Etant la première étape des procédures collectives conduites par les tribunaux de commerce, la procédure de sauvegarde se présente comme celle qui permet de donner une chance à l’entreprise en difficulté économique pour réajuster ses comptes et garder en marche son activité. Pour ceux qui veulent apprendre encore plus sur cette démarche, nous avons sollicité Mr Philippe Jeannerot, administrateur judiciaire, pour quelques renseignements utiles.

La démarche à suivre pour l’ouverture de la procédure de sauvegarde

Une entité quelconque fait recours au tribunal de commerce pour l’ouverture d’une procédure de sauvegarde quand elle constate son état financier critique, voire insurmontable, sans être dans une situation de cessation de paiements. Pour ouvrir la démarche, le tribunal statue sur la demande de l’entreprise et convoque son dirigeant, un représentant des salariés et des représentant du comité de l’entreprise pour les écouter expliquer la situation financière, économique et sociale de la structure.

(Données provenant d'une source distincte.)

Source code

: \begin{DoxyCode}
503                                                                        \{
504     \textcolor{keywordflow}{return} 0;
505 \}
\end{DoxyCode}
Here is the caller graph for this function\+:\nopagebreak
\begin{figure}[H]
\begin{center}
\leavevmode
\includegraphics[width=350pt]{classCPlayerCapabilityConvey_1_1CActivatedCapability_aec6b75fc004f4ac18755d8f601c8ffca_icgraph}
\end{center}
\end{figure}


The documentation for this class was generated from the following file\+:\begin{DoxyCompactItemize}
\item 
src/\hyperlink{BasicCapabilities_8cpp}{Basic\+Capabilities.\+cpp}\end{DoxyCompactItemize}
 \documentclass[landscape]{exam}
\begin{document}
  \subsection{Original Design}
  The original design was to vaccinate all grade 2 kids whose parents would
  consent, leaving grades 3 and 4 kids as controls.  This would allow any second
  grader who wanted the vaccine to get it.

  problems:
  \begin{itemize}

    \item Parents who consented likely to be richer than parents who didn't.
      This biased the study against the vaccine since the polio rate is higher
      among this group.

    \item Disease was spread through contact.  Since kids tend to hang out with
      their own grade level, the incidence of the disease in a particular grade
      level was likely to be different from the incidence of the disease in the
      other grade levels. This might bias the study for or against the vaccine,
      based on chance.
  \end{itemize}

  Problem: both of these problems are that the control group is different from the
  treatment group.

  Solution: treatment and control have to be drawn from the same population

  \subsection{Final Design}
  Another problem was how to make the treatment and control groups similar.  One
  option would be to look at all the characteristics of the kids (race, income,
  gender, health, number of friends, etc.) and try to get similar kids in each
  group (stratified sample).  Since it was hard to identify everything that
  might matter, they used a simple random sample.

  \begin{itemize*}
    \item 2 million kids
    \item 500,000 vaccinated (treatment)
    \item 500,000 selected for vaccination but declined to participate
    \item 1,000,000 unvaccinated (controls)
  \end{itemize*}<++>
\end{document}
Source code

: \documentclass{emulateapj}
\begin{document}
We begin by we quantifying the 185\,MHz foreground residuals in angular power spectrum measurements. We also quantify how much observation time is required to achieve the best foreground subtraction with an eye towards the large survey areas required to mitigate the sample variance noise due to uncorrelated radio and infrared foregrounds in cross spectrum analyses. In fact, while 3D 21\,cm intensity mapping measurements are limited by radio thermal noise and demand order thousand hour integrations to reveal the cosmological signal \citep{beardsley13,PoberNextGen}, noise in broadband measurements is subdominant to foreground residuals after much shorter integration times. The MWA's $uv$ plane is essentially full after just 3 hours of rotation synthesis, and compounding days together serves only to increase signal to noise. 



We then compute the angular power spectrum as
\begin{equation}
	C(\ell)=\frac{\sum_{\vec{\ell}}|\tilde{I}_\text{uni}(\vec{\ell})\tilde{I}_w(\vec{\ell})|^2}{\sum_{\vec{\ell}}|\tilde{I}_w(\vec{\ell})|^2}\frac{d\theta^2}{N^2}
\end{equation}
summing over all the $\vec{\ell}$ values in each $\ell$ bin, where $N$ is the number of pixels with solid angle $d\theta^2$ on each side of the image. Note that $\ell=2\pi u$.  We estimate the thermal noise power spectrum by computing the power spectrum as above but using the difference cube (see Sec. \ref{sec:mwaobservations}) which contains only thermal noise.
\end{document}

Après avoir entendu ces délégués, le tribunal ordonne l’ouverture de la procédure en indiquant une première période d’observation de six mois passible de renouvellement une fois avec un deuxième mandat sous la demande du Procureur de la République. Ainsi, l’entreprise bénéficie d’un « sursis » pur pouvoir continuer son exercice et essayer d’aboutir à des solutions efficaces. Pendant ce temps-là, l’administrateur judiciaire en charge du dossier prépare un bilan détaillé de la situation et transmet un ensemble de rapports au tribunal pour l’informer de l’évolution enregistrée.

« C’est en se basant sur ces rapports que le juge-commissaire décidera de la réussite ou l’échec du plan de sauvegarde », explique Philippe Jeannerot l’administrateur judiciaire.

Restaurer la rentabilité de l’entreprise

La question qui se pose est de savoir quel est l’objectif qui laisse une entreprise demander sa mise en sauvegarde ? En effet, le premier but derrière cette opération est de « restaurer la rentabilité de l’activité pour améliorer les résultats de l’entreprise », souligne le patron du cabinet Philippe Jeannerot & Associés.  Une fois que la solution est trouvée, l’entreprise présente, à l’aide de son administrateur, un plan de redressement sur une période de dix ans qui garantit la poursuite de la production, le maintien des emplois et l’apurement du passif.

Dans un autre volet, l’entreprise ne peut jamais réussir son plan de sauvegarde sans avoir une trésorerie suffisante pour honorer ses charges courantes. Ainsi, les mesures appliquées pendant la procédure devront aider l’entreprise à prévoir de la trésorerie nécessaire comme un mode d’autofinancement capable d’assurer son fonctionnement pendant les années du plan.